Rei”, crocitou o corvo. A ave atravessou o aposento privado e foi pousar no ombro de Mormont. “Rei”, voltou a palrear, pavoneando-se de um lado para outro.

– Ele gosta dessa palavra – Jon sorriu.

– Uma palavra fácil de dizer, e fácil de gostar.

Rei”, a ave voltou a se manifestar.

– Acho que ele deseja que tenha uma coroa, senhor.

– O reino já tem três reis, e isso são dois a mais para o meu gosto.

Mormont afagou o corvo sob o bico com um dedo, mas os olhos nunca deixaram Jon Snow. Aquilo fez Jon se sentir estranho.

– Senhor, por que me disse isso sobre o Meistre Aemon?

– Preciso ter um motivo? – Mormont mexeu-se na cadeira, franzindo a testa. – Seu irmão Robb foi coroado Rei do Norte. Você e Aemon têm isso em comum. Um rei como irmão.

– E também – Jon completou: – um voto.

O Velho Urso soltou uma sonora bufada, e o corvo levantou voo, batendo as asas em círculo pela sala.

– Dê-me um homem por cada voto que vi quebrado, e a Muralha nunca mais sentirá falta de defensores.

– Sempre soube que Robb seria Senhor de Winterfell.

Mormont soltou um assobio, e a ave voou de novo para ele, instalando-se no seu braço.
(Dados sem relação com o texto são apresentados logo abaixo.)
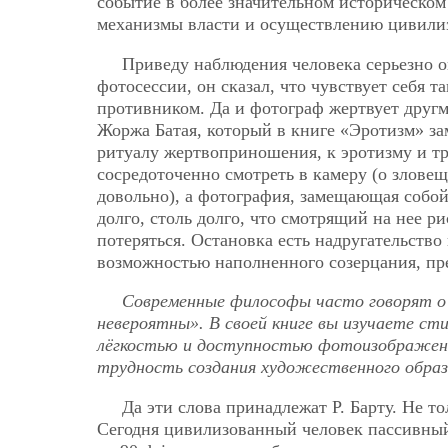
событие в более значительном историческом
механизмы власти и осуществлению цивили
Приведу наблюдения человека серьезно 
фотосессии, он сказал, что чувствует себя 
противником. Да и фотограф жертвует друг
Жоржа Батая, который в книге «Эротизм» з
ритуалу жертвоприношения, к эротизму и тр
сосредоточенно смотреть в камеру (о злове
довольно), а фотография, замещающая собой 
долго, столь долго, что смотрящий на нее ри
потеряться. Остановка есть надругательство
возможностью наполненного созерцания, пре
Современные философы часто говорят о
невероятны». В своей книге вы изучаете ст
лёгкостью и доступностью фотоизображени
трудность создания художественного обра
Да эти слова принадлежат Р. Барту. Не т
Сегодня цивилизованный человек пассивный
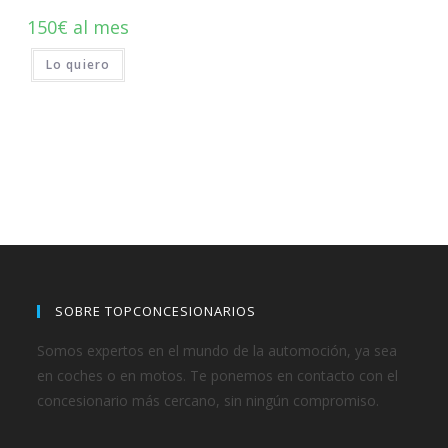
150
€
al mes
Lo quiero
SOBRE TOPCONCESIONARIOS
Somos expertos en el mundo de la automoción, ya sea
en coches o en motos. Te ponemos en contacto con el
concesionario más cercano, sin ningún compromiso.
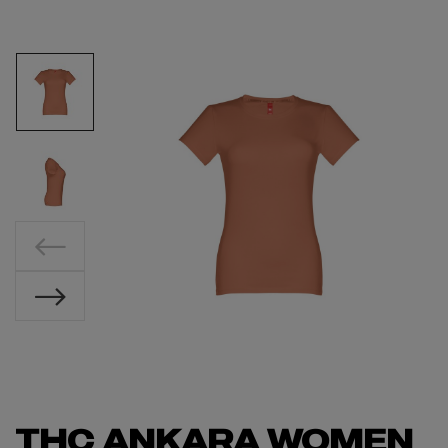
THC ANKARA WOMEN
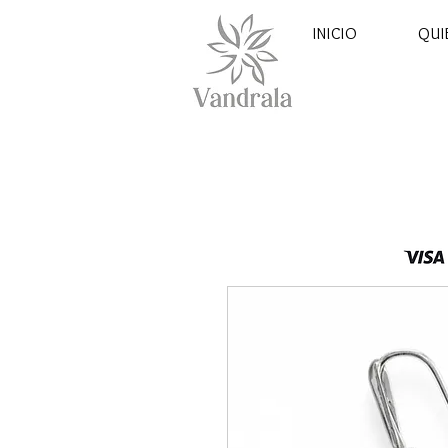
INICIO
QUI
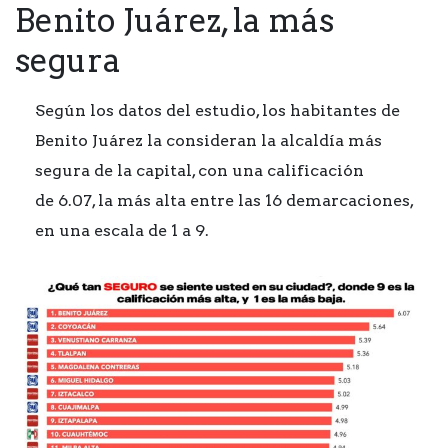
Benito Juárez, la más
segura
Según los datos del estudio, los habitantes de
Benito Juárez la consideran la alcaldía más
segura de la capital, con una calificación
de 6.07, la más alta entre las 16 demarcaciones,
en una escala de 1 a 9.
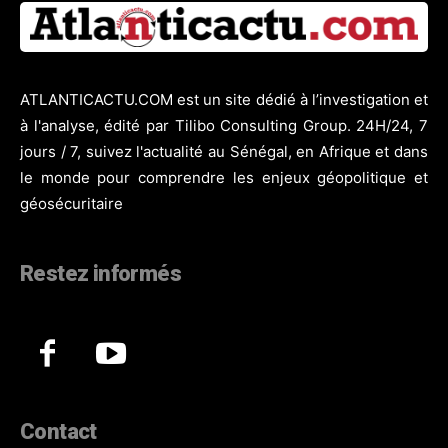
ATLANTICACTU.COM est un site dédié à l’investigation et
à l'analyse, édité par Tilibo Consulting Group. 24H/24, 7
jours / 7, suivez l'actualité au Sénégal, en Afrique et dans
le monde pour comprendre les enjeux géopolitique et
géosécuritaire
Restez informés
Contact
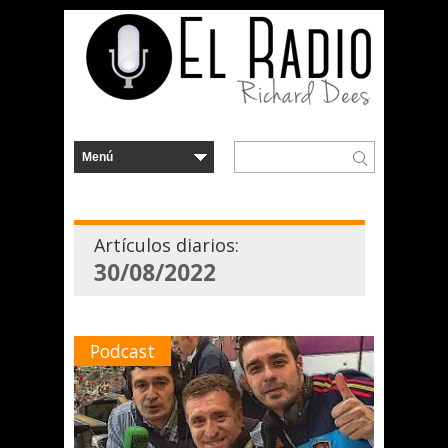
Artículos diarios:
30/08/2022
Podcast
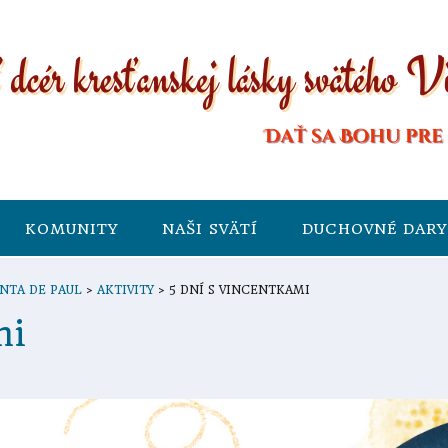
KOMUNITY
NAŠI SVÄTÍ
DUCHOVNÉ DARY
NTA DE PAUL
>
AKTIVITY
>
5 DNÍ S VINCENTKAMI
mi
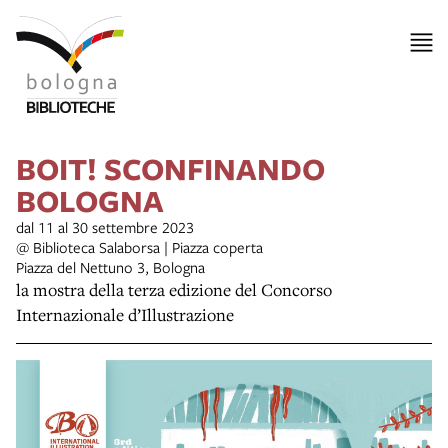
BOIT! SCONFINANDO
BOLOGNA
dal 11 al 30 settembre 2023
@ Biblioteca Salaborsa | Piazza coperta
Piazza del Nettuno 3, Bologna
la mostra della terza edizione del Concorso
Internazionale d’Illustrazione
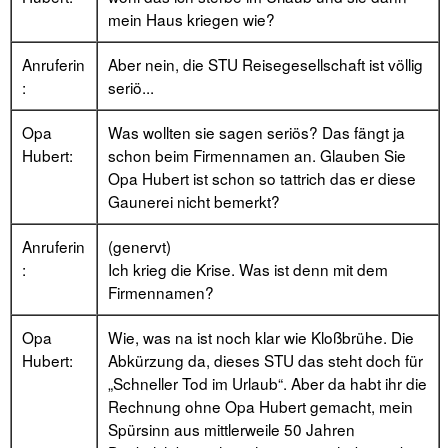
mein Haus kriegen wie?
Anruferin
Aber nein, die STU Reisegesellschaft ist völlig
:
seriö...
Opa
Was wollten sie sagen seriös? Das fängt ja
Hubert:
schon beim Firmennamen an. Glauben Sie
Opa Hubert ist schon so tattrich das er diese
Gaunerei nicht bemerkt?
Anruferin
(genervt)
:
Ich krieg die Krise. Was ist denn mit dem
Firmennamen?
Opa
Wie, was na ist noch klar wie Kloßbrühe. Die
Hubert:
Abkürzung da, dieses STU das steht doch für
„Schneller Tod im Urlaub“. Aber da habt ihr die
Rechnung ohne Opa Hubert gemacht, mein
Spürsinn aus mittlerweile 50 Jahren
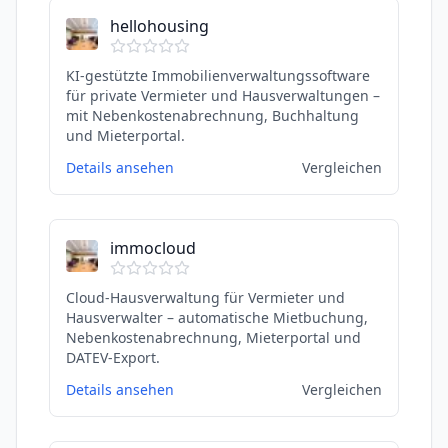
hellohousing
KI-gestützte Immobilienverwaltungssoftware
für private Vermieter und Hausverwaltungen –
mit Nebenkostenabrechnung, Buchhaltung
und Mieterportal.
Details ansehen
Vergleichen
immocloud
Cloud-Hausverwaltung für Vermieter und
Hausverwalter – automatische Mietbuchung,
Nebenkostenabrechnung, Mieterportal und
DATEV-Export.
Details ansehen
Vergleichen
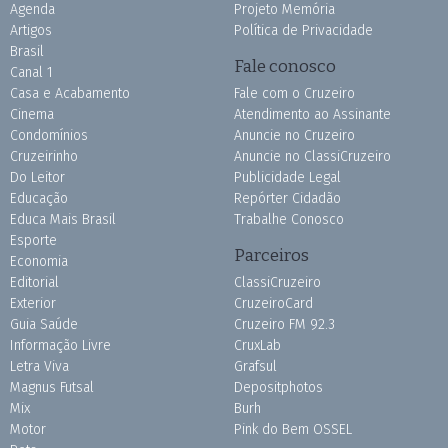
Agenda
Projeto Memória
Artigos
Política de Privacidade
Brasil
Fale conosco
Canal 1
Casa e Acabamento
Fale com o Cruzeiro
Cinema
Atendimento ao Assinante
Condomínios
Anuncie no Cruzeiro
Cruzeirinho
Anuncie no ClassiCruzeiro
Do Leitor
Publicidade Legal
Educação
Repórter Cidadão
Educa Mais Brasil
Trabalhe Conosco
Esporte
Parceiros
Economia
Editorial
ClassiCruzeiro
Exterior
CruzeiroCard
Guia Saúde
Cruzeiro FM 92.3
Informação Livre
CruxLab
Letra Viva
Grafsul
Magnus Futsal
Depositphotos
Mix
Burh
Motor
Pink do Bem OSSEL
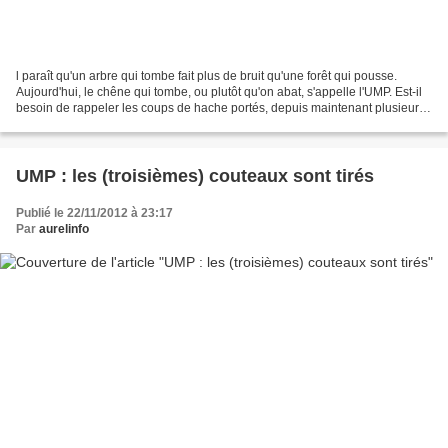
l paraît qu'un arbre qui tombe fait plus de bruit qu'une forêt qui pousse.
Aujourd'hui, le chêne qui tombe, ou plutôt qu'on abat, s'appelle l'UMP. Est-il
besoin de rappeler les coups de hache portés, depuis maintenant plusieurs
jours, sur le tronc d'un...
UMP : les (troisièmes) couteaux sont tirés
Publié le 22/11/2012 à 23:17
Par
aurelinfo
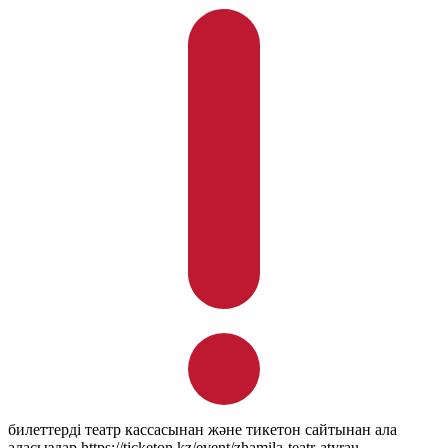
билеттерді театр кассасынан және тикетон сайтынан ала
аласыздар https://ticketon.kz/event/zhamila-teatr-atyrau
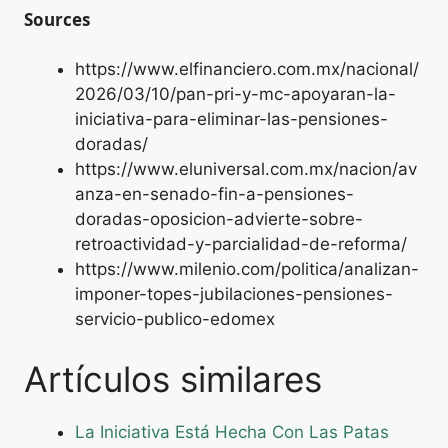
Sources
https://www.elfinanciero.com.mx/nacional/
2026/03/10/pan-pri-y-mc-apoyaran-la-
iniciativa-para-eliminar-las-pensiones-
doradas/
https://www.eluniversal.com.mx/nacion/av
anza-en-senado-fin-a-pensiones-
doradas-oposicion-advierte-sobre-
retroactividad-y-parcialidad-de-reforma/
https://www.milenio.com/politica/analizan-
imponer-topes-jubilaciones-pensiones-
servicio-publico-edomex
Artículos similares
La Iniciativa Está Hecha Con Las Patas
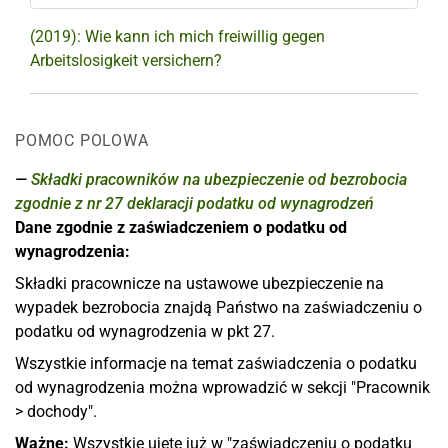
(2019): Wie kann ich mich freiwillig gegen
Arbeitslosigkeit versichern?
POMOC POLOWA
Składki pracowników na ubezpieczenie od bezrobocia
zgodnie z nr 27 deklaracji podatku od wynagrodzeń
Dane zgodnie z zaświadczeniem o podatku od
wynagrodzenia:
Składki pracownicze na ustawowe ubezpieczenie na
wypadek bezrobocia znajdą Państwo na zaświadczeniu o
podatku od wynagrodzenia w pkt 27.
Wszystkie informacje na temat zaświadczenia o podatku
od wynagrodzenia można wprowadzić w sekcji "Pracownik
> dochody".
Ważne:
Wszystkie ujęte już w "zaświadczeniu o podatku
– Um senhor é uma coisa, um rei é outra – ele deu ao corvo um punhado de milho tirado do bolso. – Vão vestir seu irmão Robb em sedas, cetins e veludos de cem cores diferentes, enquanto você vive e morre em cota de malha negra. Ele se casará com alguma bela princesa e será pai dos seus filhos. Você não terá esposa, nem segurará nos braços um filho do seu próprio sangue. Robb governará, você servirá. Os homens chamarão você de corvo. Ele, de Vossa Graça. Cantores elogiarão cada coisinha que ele fizer, enquanto os maiores dos seus feitos passarão despercebidos. Diga-me que nada disso o perturba, Jon… e eu chamarei você de mentiroso, e saberei que tenho razão.